Where does the word "sanitizeDiagnosisFileList" appear in the data? Copy every line that holds it.

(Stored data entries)
[Start of Attachment]

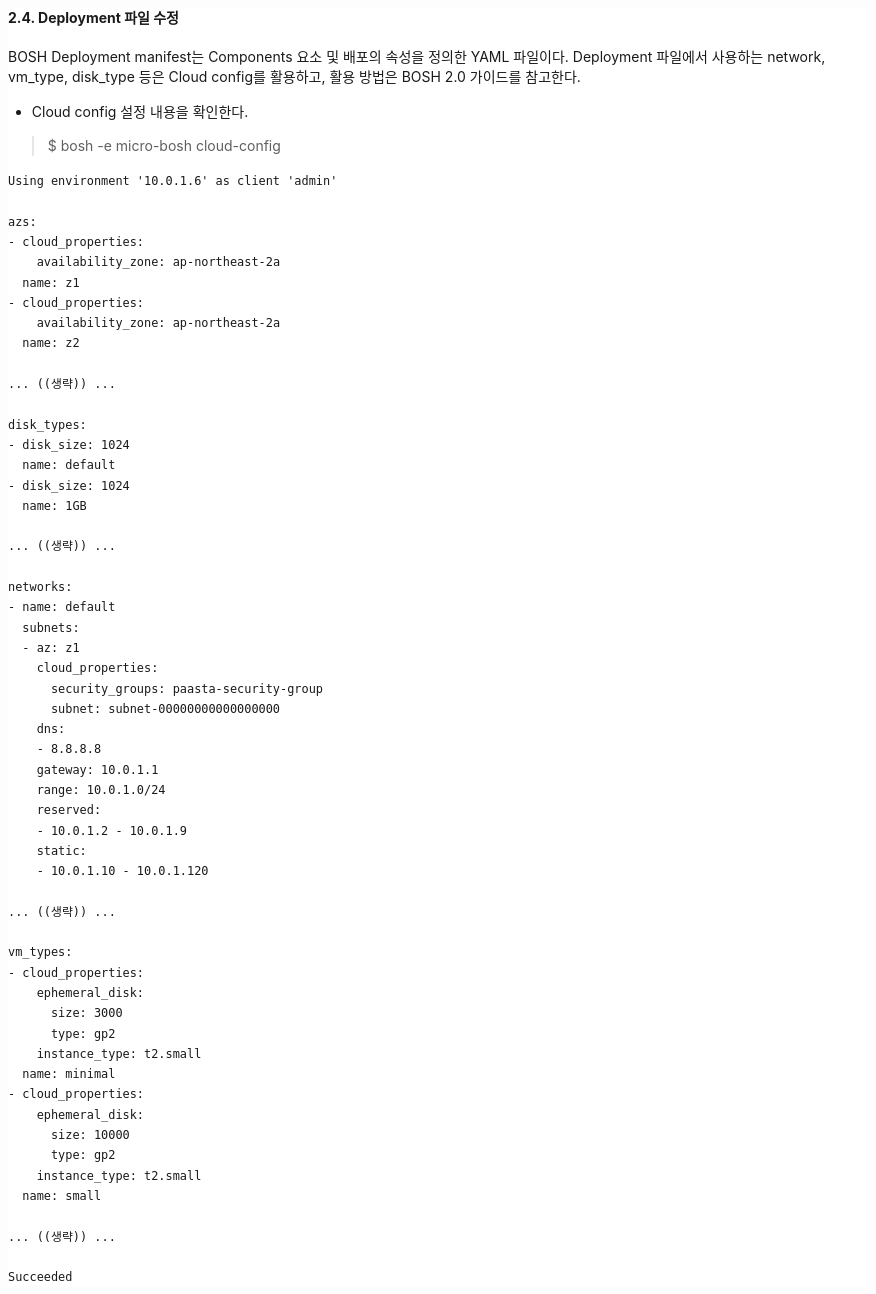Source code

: #### 2.4. Deployment 파일 수정

BOSH Deployment manifest는 Components 요소 및 배포의 속성을 정의한 YAML 파일이다. Deployment 파일에서 사용하는 network, vm\_type, disk\_type 등은 Cloud config를 활용하고, 활용 방법은 BOSH 2.0 가이드를 참고한다.

* Cloud config 설정 내용을 확인한다.   

> $ bosh -e micro-bosh cloud-config

```text
Using environment '10.0.1.6' as client 'admin'

azs:
- cloud_properties:
    availability_zone: ap-northeast-2a
  name: z1
- cloud_properties:
    availability_zone: ap-northeast-2a
  name: z2

... ((생략)) ...

disk_types:
- disk_size: 1024
  name: default
- disk_size: 1024
  name: 1GB

... ((생략)) ...

networks:
- name: default
  subnets:
  - az: z1
    cloud_properties:
      security_groups: paasta-security-group
      subnet: subnet-00000000000000000
    dns:
    - 8.8.8.8
    gateway: 10.0.1.1
    range: 10.0.1.0/24
    reserved:
    - 10.0.1.2 - 10.0.1.9
    static:
    - 10.0.1.10 - 10.0.1.120

... ((생략)) ...

vm_types:
- cloud_properties:
    ephemeral_disk:
      size: 3000
      type: gp2
    instance_type: t2.small
  name: minimal
- cloud_properties:
    ephemeral_disk:
      size: 10000
      type: gp2
    instance_type: t2.small
  name: small

... ((생략)) ...

Succeeded
```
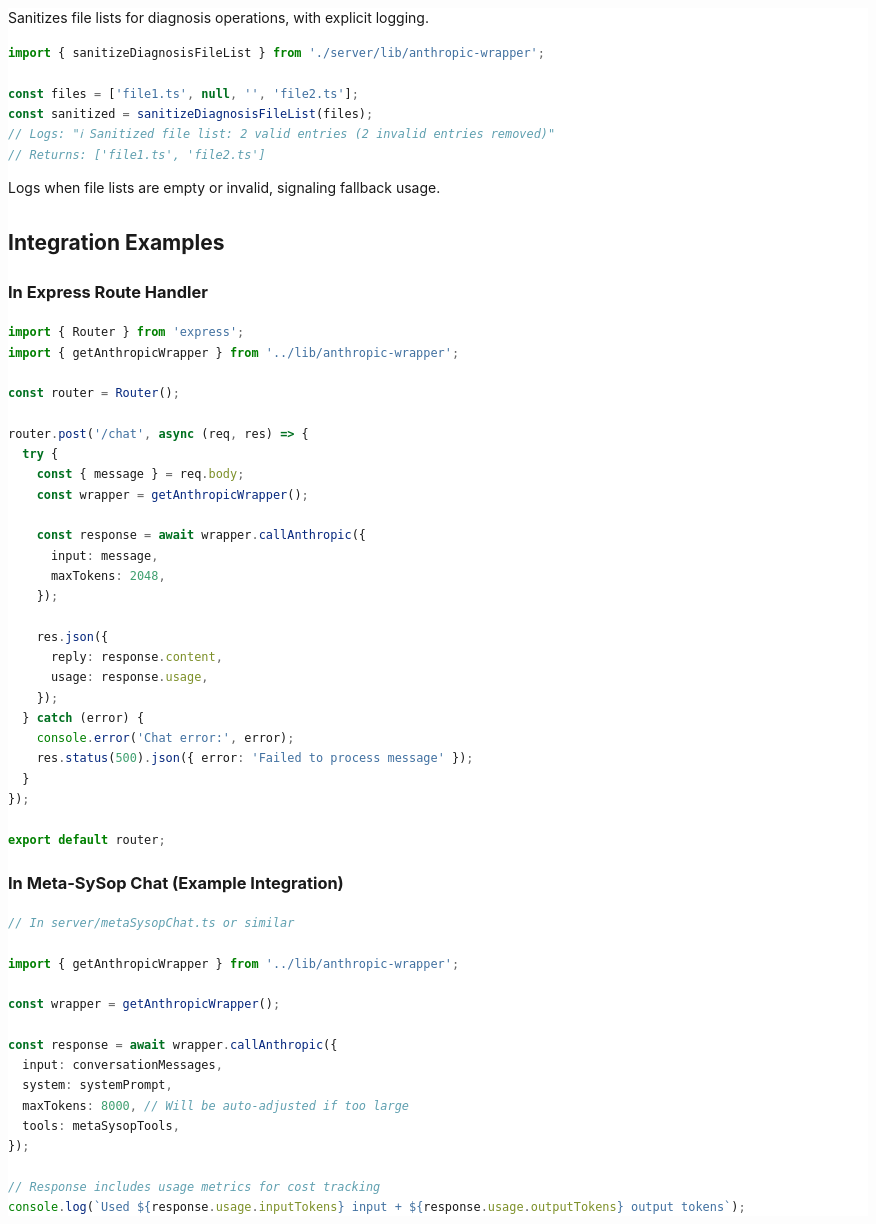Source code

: Sanitizes file lists for diagnosis operations, with explicit logging.

```typescript
import { sanitizeDiagnosisFileList } from './server/lib/anthropic-wrapper';

const files = ['file1.ts', null, '', 'file2.ts'];
const sanitized = sanitizeDiagnosisFileList(files);
// Logs: "ℹ️ Sanitized file list: 2 valid entries (2 invalid entries removed)"
// Returns: ['file1.ts', 'file2.ts']
```

Logs when file lists are empty or invalid, signaling fallback usage.

## Integration Examples

### In Express Route Handler

```typescript
import { Router } from 'express';
import { getAnthropicWrapper } from '../lib/anthropic-wrapper';

const router = Router();

router.post('/chat', async (req, res) => {
  try {
    const { message } = req.body;
    const wrapper = getAnthropicWrapper();
    
    const response = await wrapper.callAnthropic({
      input: message,
      maxTokens: 2048,
    });
    
    res.json({ 
      reply: response.content,
      usage: response.usage,
    });
  } catch (error) {
    console.error('Chat error:', error);
    res.status(500).json({ error: 'Failed to process message' });
  }
});

export default router;
```

### In Meta-SySop Chat (Example Integration)

```typescript
// In server/metaSysopChat.ts or similar

import { getAnthropicWrapper } from '../lib/anthropic-wrapper';

const wrapper = getAnthropicWrapper();

const response = await wrapper.callAnthropic({
  input: conversationMessages,
  system: systemPrompt,
  maxTokens: 8000, // Will be auto-adjusted if too large
  tools: metaSysopTools,
});

// Response includes usage metrics for cost tracking
console.log(`Used ${response.usage.inputTokens} input + ${response.usage.outputTokens} output tokens`);
```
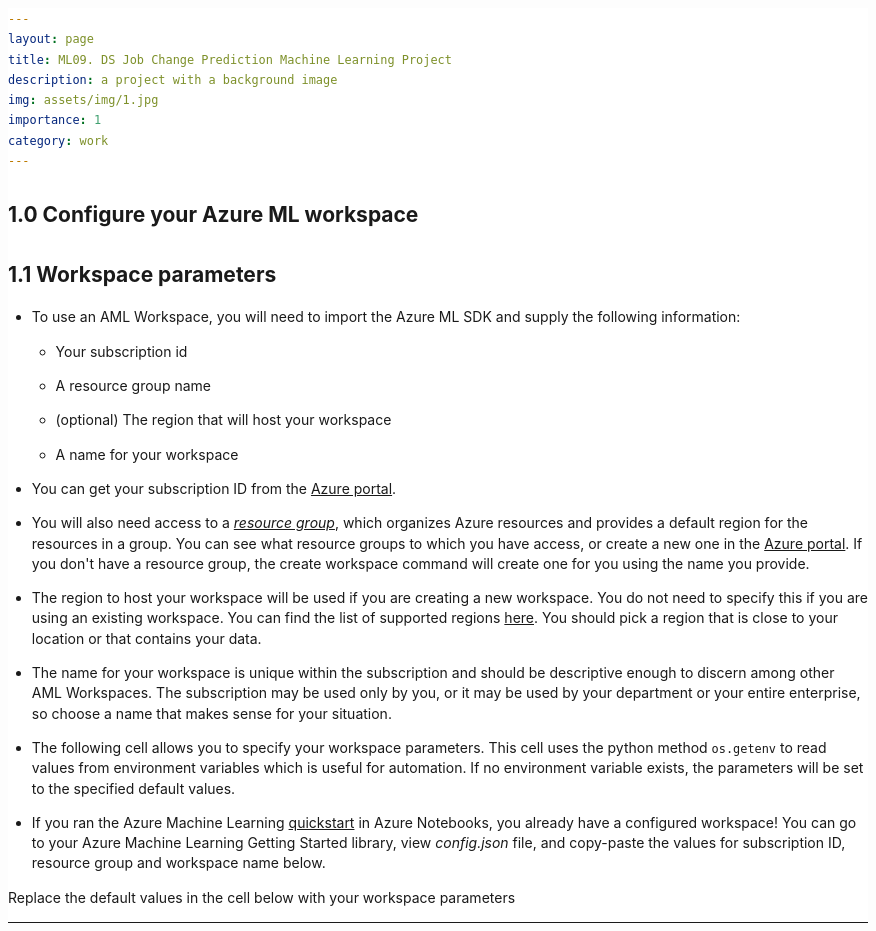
 ```yaml
---
layout: page
title: ML09. DS Job Change Prediction Machine Learning Project
description: a project with a background image
img: assets/img/1.jpg
importance: 1
category: work
---
```


1.0 Configure your Azure ML workspace
---

## **1.1 Workspace parameters**

- To use an AML Workspace, you will need to import the Azure ML SDK and supply the following information:
  - Your subscription id

  - A resource group name

  - (optional) The region that will host your workspace

  - A name for your workspace

- You can get your subscription ID from the [Azure portal](https://portal.azure.com).

- You will also need access to a [_resource group_](https://docs.microsoft.com/en-us/azure/azure-resource-manager/resource-group-overview#resource-groups), which organizes Azure resources and provides a default region for the resources in a group.  You can see what resource groups to which you have access, or create a new one in the [Azure portal](https://portal.azure.com).  If you don't have a resource group, the create workspace command will create one for you using the name you provide.

- The region to host your workspace will be used if you are creating a new workspace.  You do not need to specify this if you are using an existing workspace. You can find the list of supported regions [here](https://azure.microsoft.com/en-us/global-infrastructure/services/?products=machine-learning-service).  You should pick a region that is close to your location or that contains your data.

- The name for your workspace is unique within the subscription and should be descriptive enough to discern among other AML Workspaces.  The subscription may be used only by you, or it may be used by your department or your entire enterprise, so choose a name that makes sense for your situation.

- The following cell allows you to specify your workspace parameters.  This cell uses the python method `os.getenv` to read values from environment variables which is useful for automation.  If no environment variable exists, the parameters will be set to the specified default values.  

- If you ran the Azure Machine Learning [quickstart](https://docs.microsoft.com/en-us/azure/machine-learning/service/quickstart-get-started) in Azure Notebooks, you already have a configured workspace!  You can go to your Azure Machine Learning Getting Started library, view *config.json* file, and copy-paste the values for subscription ID, resource group and workspace name below.

Replace the default values in the cell below with your workspace parameters

---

[End of Attachment]

■ Reply:
import { sanitizeDiagnosisFileList } from './server/lib/anthropic-wrapper';
const sanitized = sanitizeDiagnosisFileList(files);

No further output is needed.